Остаток дня прошел, как сказка. Надя была рядом, и это главное: я наслаждался звучанием ее голоса, запахом ее кожи; мне хотелось бесконечно долго смотреть на ее приветливое лицо, любоваться ее милой улыбкой, чувствовать тепло ее тела. Это и называется счастьем. Вот прошла она мимо меня, коснулась тонкими пальчиками моей грубоватой ладони, а в груди уже народилась теплота. В эти самые минуты я как никогда отчетливо осознавал, что самая большая радость в мире – это присутствие любимой. А как же дела, карьера? Все остальное вторично. Да и будет ли все это нужно, если вдруг любимого человека не станет рядом… Впрочем, о худшем думать не хотелось.
* * *
На следующий день в мою дверь деликатно постучали. Это был Степан Денисович. Неприветливый внешне, даже где-то грубоватый, всю жизнь проведший в лесу, где за воспитателей ему оставались медведи да волки, в присутствии Надежды вдруг неожиданно оробел. В этот раз я его не узнавал. Но после кружки чая все встало на свои места, он обрел себя прежнего. Разговор получился живой, мы много шутили, много говорили. Получилось так, что сошлись три близких человека, которым было о чем порассуждать.

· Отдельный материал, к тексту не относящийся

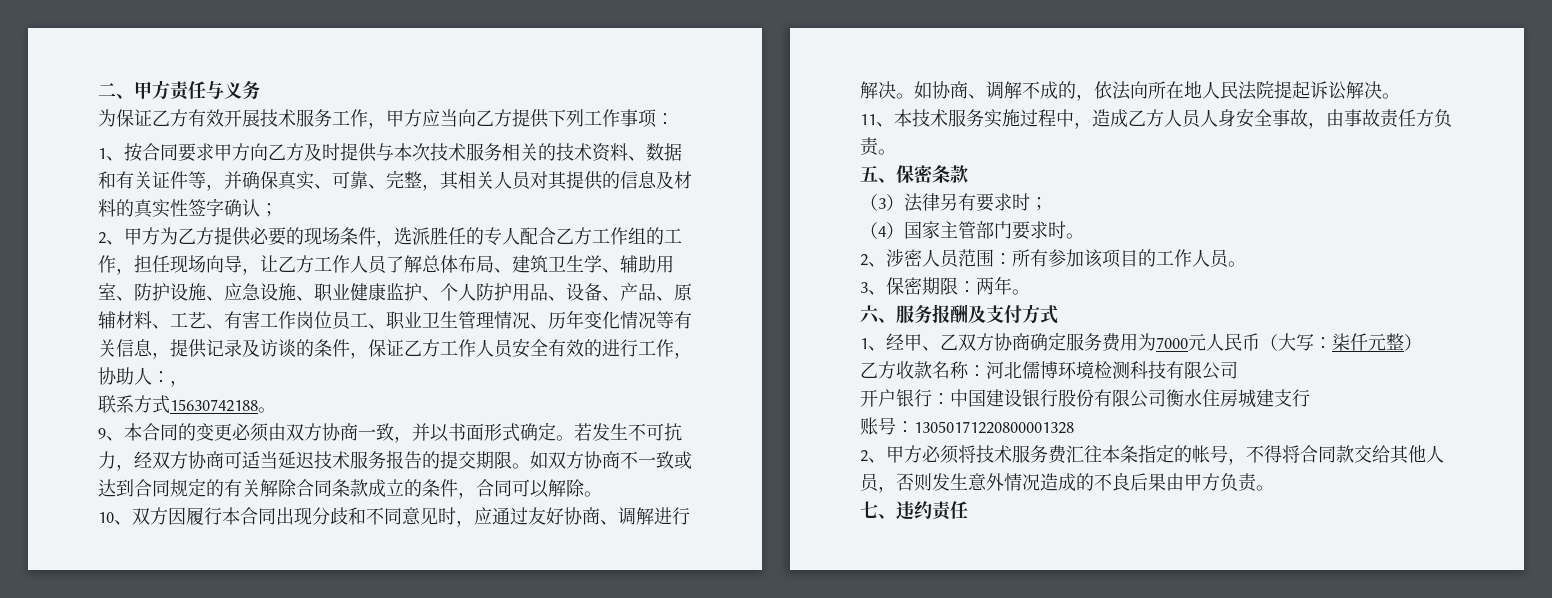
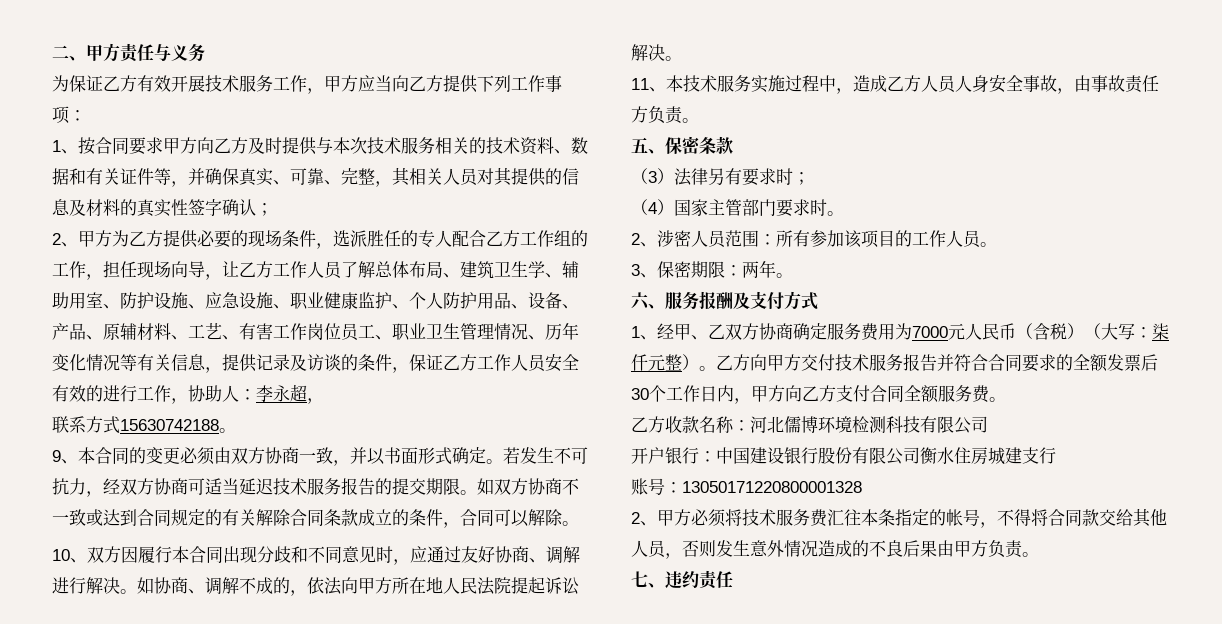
(170, 377) none -> [256,384,307,402] 李永超
(1148, 90) none -> [358,577,392,594] 甲方
(1278, 342) none -> [1033,323,1101,340] 含税）（
(1422, 342) none -> [699,354,1158,372] [631,385,1006,404] 。乙方向甲方交付技术服务报告并符合合同要求的全额发票后30个工作日内，甲方向乙方支付合同全额服务费。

Заметив на столе фотографию медведя, шагавшего на охотника с ружьем, спросил:
– Откуда у тебя эта фотография?
– Отец передал.
– Знаешь, что было с этим охотником? – неожиданно спросил Степан Денисович.
– Мне всегда хотелось это узнать.
– Этот охотник убил медведя, а медведь был шатун. Вот только, падая, зверь когтями порвал ему правое плечо, так что охотиться он уже более не мог.
– Откуда ты это знаешь? – спросил я удивленно.
– Потому что этим охотником был мой дед.
– Вот оно что… А кто же тогда фотографировал?
– Хм… А фотографом был мой отец. Кажется, он никогда не простил себе того, что в тот раз вместо ружья у него был фотоаппарат… Ладно, я пойду, время уже!
Уже покидая избу, он как-то виновато посмотрел на Надежду, а потом проговорил:
– Да, чего я приходил-то… Сейчас охотоведы со всей области съехались. Этого мерзавца нам нужно пристрелить! Охотники опытные, так что он никуда от нас не денется… – Выдержав паузу, как если бы дожидался от меня ответа, продолжил: – Просто тебя в известность ставлю. Без тебя справимся, так что отдыхай!
Попрощавшись, Степан Денисович быстро вышел и заторопился к своему старенькому «УАЗу», стоявшему в десяти метрах от избы.
– Ты не жалеешь? – вдруг спросила Надежда.
– Мы уже обо всем переговорили. Я не видел тебя очень долго и хочу сейчас быть с тобой. Я просто сгораю от счастья, а медведей… на мой век еще хватит!